Good that you found it, the bag will have feeding recommendations and mixtures on it, you will more than likely need both the green & gold, and yes its a food that you use year round


----------



## Wingsonfire (Dec 22, 2009)

I guess I was typing when Spirit had posted lol lol, its around the same price here in the Fort Worth area, I think I paid 43.00 including tax for 2 bags


----------



## blackknight01 (Feb 20, 2010)

thanks guys for all the help.


----------



## SmithFamilyLoft (Nov 22, 2004)

blackknight01 said:


> found it guys yay. 23.99 for a 50poung bag, they have both, my question is do i feed them this all year long? how does it works


See you found it.....I think I am paying $21 and some change.....it is what they call "a regional product", my emails to the company to produce a page on their web site or something was not really all that appreciated. 

The one post in this thread which talked about $40 a bag.....either there is a mistake, or there is some shipping issue getting it to your local dealer. The product they call pigeon Checkers....should really be called "Pigeon Chokers".

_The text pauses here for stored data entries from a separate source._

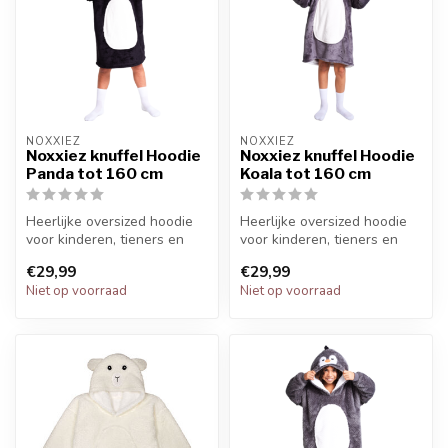
NOXXIEZ
NOXXIEZ
Noxxiez knuffel Hoodie
Noxxiez knuffel Hoodie
Panda tot 160 cm
Koala tot 160 cm
Heerlijke oversized hoodie
Heerlijke oversized hoodie
voor kinderen, tieners en
voor kinderen, tieners en
volwassenen.
volwassenen.
€29,99
€29,99
Niet op voorraad
Niet op voorraad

I don't see the Green and Gold as just for racing folks. I see it as a product for any pigeon fancier who wants to feed their pigeons very high quality feed. If it sold for over $30 a bag, as of this date, then I might have to rethink what I am doing. But, this is the first year I went 100% pellets with my breeders and I was happy with the results. Now I will attempt to actually race YB's with 100% pellets. Old habits are sometimes hard to break. Giving the birds dozens of different supplements are no longer done....and that was a bit hard to stop. But what I save, is well the few extra bucks for the pellet formula.


----------



## DEEJAY79 (May 5, 2010)

Yep 21.00 a bag here in Florida!


----------